WORK REQUEST: Leaving out all images, write out the records that follow exactly.

THE DATA:
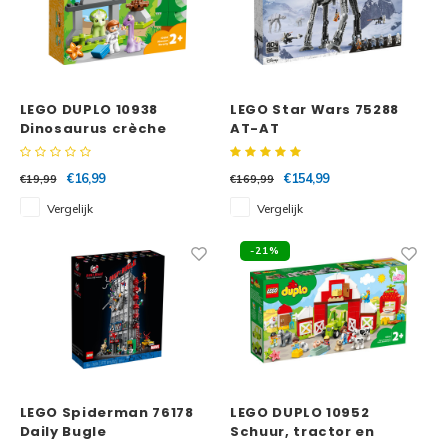
LEGO DUPLO 10938
LEGO Star Wars 75288
Dinosaurus crèche
AT-AT
€16,99
€154,99
€19,99
€169,99
Vergelijk
Vergelijk
-21%
LEGO Spiderman 76178
LEGO DUPLO 10952
Daily Bugle
Schuur, tractor en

EXERCISE OUTPUT:
LEGO DUPLO 10938
LEGO Star Wars 75288
Dinosaurus crèche
AT-AT
€16,99
€154,99
€19,99
€169,99
Vergelijk
Vergelijk
-21%
LEGO Spiderman 76178
LEGO DUPLO 10952
Daily Bugle
Schuur, tractor en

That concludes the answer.